Striving to gain recognition was not the only hurdle the Palenqueros had to cross, but, another fight for the survival of their native tongue.
In the 1980s, the people of Palenque were made to feel inferior while speaking in their native language in their attempt to gain acceptance in the Colombian state. Many researchers predicted that the language of the Palenque would be under threat and would suffer the same fate as many native dialects.
The people of Palenque speak lengua, a native tongue which is vernacular of West African and Spanish dialects mixed together. In South America, it is the only Spanish-based creole. A conscious effort by the people to engage extensively with lengua is ensuring its survival.
A language which nearly went extinct barely four decades ago has become a widely used dialect in pubs, streets and homes in the tiny Colombia city. In 2005, UNESCO declared lengua as a masterpiece of the oral and intangible heritage of humanity.
Palenquero parents are inculcating the basics of the language among their children. University of California Professor and linguist Armin Schwegler said when he first visited Palenque in 1985, he noticed the gradual death of the native tongue of the people. He explained that the observations he made gave him little doubt about the survival of lengua at the time.
He traced the assault of the indigenous language during the migration of the people to the port cities of Cartagena and Barranquilla to engage in petty trading in the 1940s. He pointed out that the Palenqueros were looked at with scorn because of their black skins and for interacting in a dialect which sounded foreign to the Cartagena and Barranquilla communities.

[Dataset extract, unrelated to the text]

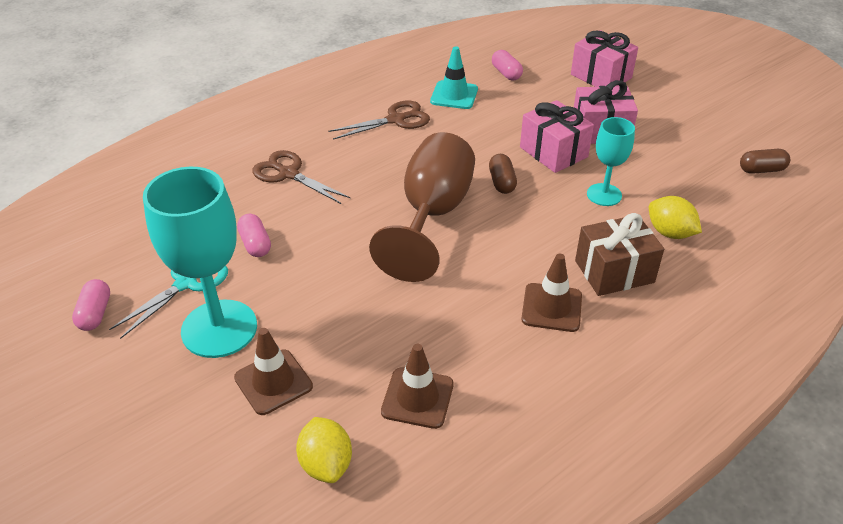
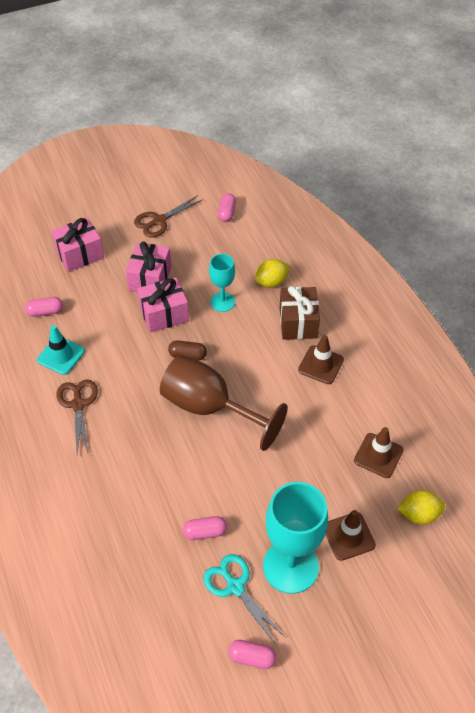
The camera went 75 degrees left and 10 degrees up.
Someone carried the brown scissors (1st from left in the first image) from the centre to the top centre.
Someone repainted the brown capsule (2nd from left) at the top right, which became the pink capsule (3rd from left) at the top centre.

Professor Scwegler said it was so bad he doubted there would be a paradigm shift in the way the Palenqueros were being treated at the time.

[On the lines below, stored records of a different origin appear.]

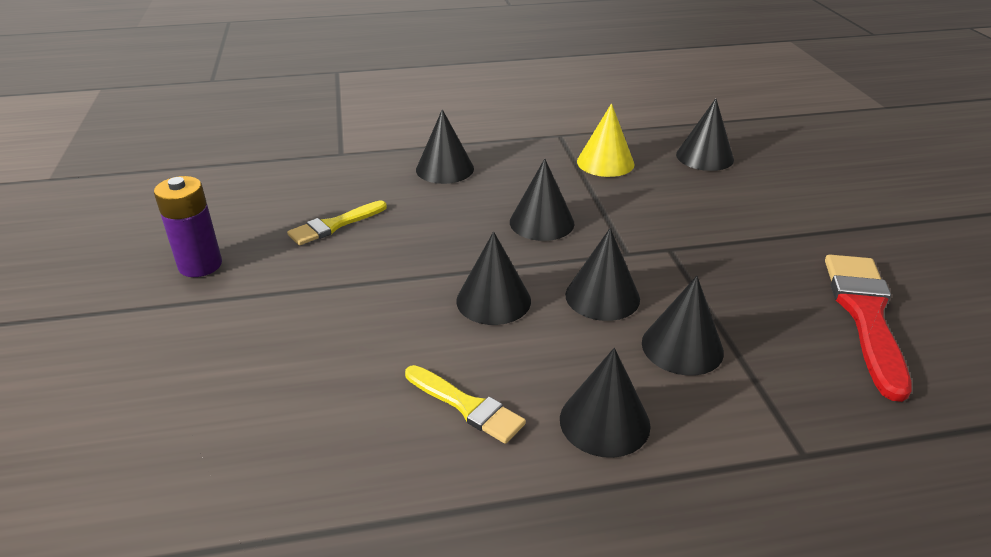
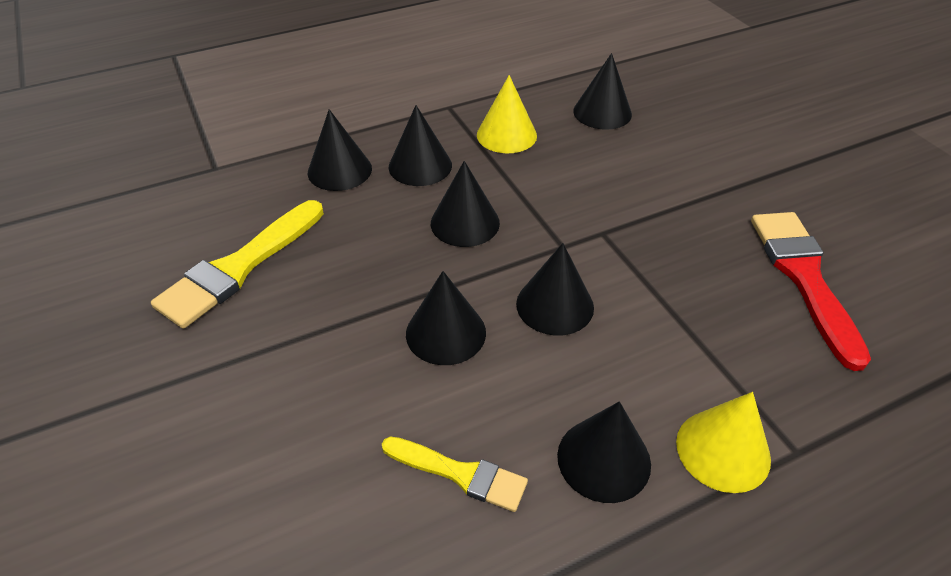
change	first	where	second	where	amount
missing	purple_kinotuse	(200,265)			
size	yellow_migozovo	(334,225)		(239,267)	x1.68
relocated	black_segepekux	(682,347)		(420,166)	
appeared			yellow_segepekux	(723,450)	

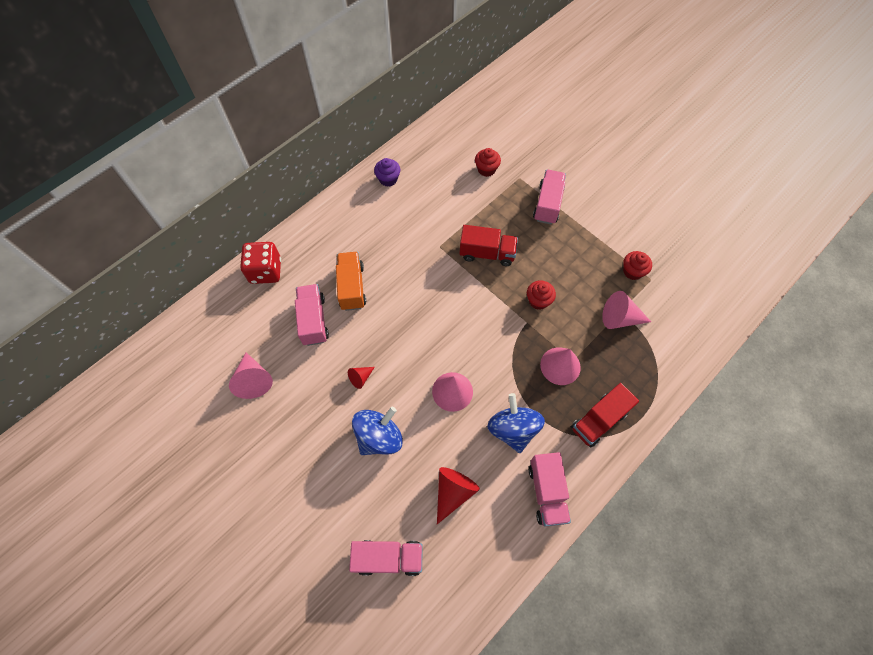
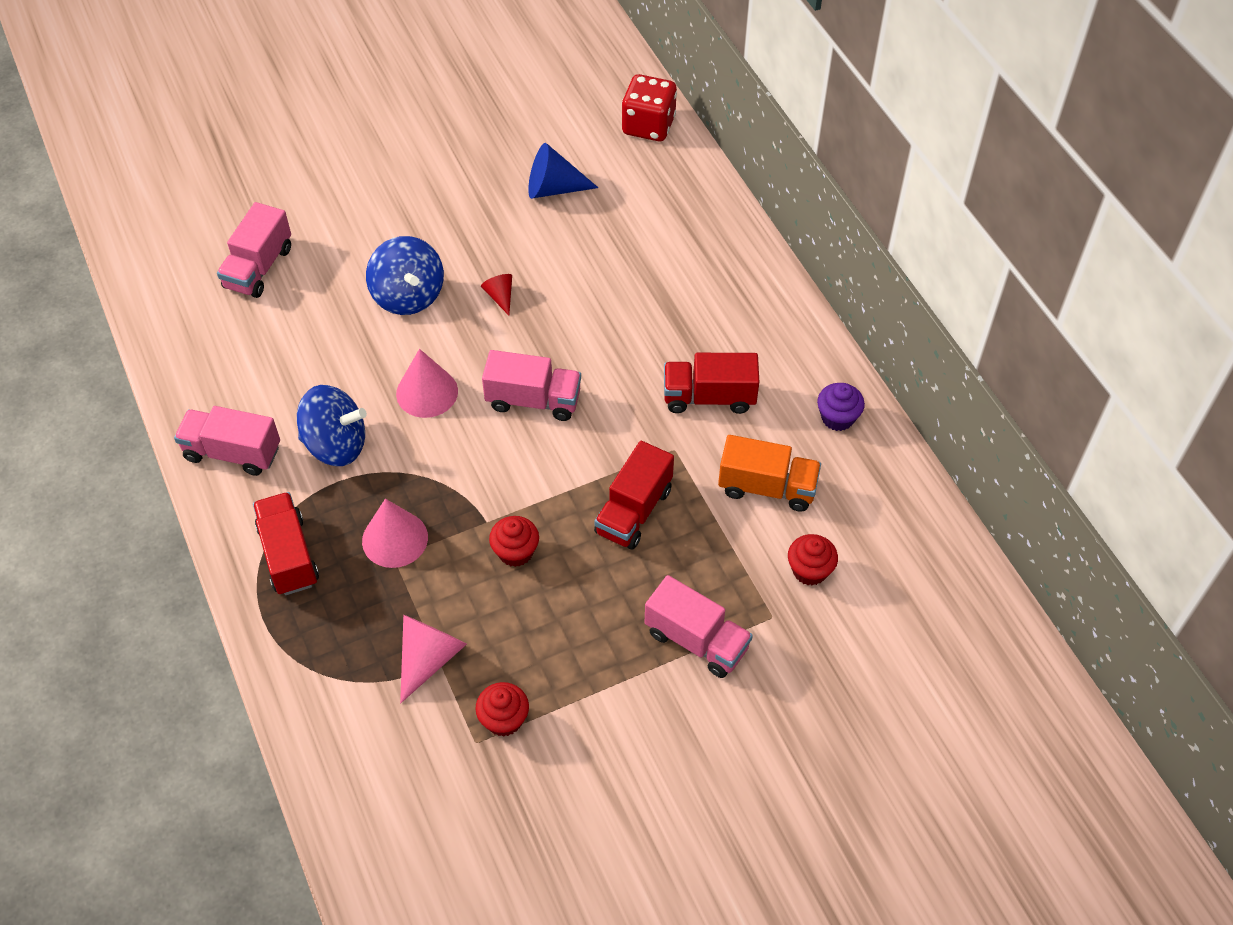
change	first	where	second	where	amount
relocated	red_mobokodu	(265,271)		(648,126)	
relocated	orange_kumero	(352,287)		(767,487)	
relocated	pink_kumero	(313,320)		(533,400)	
colour	pink_segepekux	(253,380)	blue_segepekux	(553,188)	
missing	red_segepekux	(453,492)			
appeared			red_kumero	(709,397)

A community leader in Palenque, Sebastian Salgado, confirmed that the inferiority of speaking the language was linked to the mistreatment and mockery they had to endure because of their identity. According to him, parents began cautioning their children against speaking lengua, not because they wished, but, but because they did not want the ridicule to be visited on the children.
Another linguist and Palenquero scholar, Carlos Patiño Rosselli, predicted in 1983 that a time would come the lengua would take its place in history and native people would not be shy to speak to it as a means of communication.
Young people are now making headway in the fight to preserve lengua as they are exporting it in the form of music and pop culture.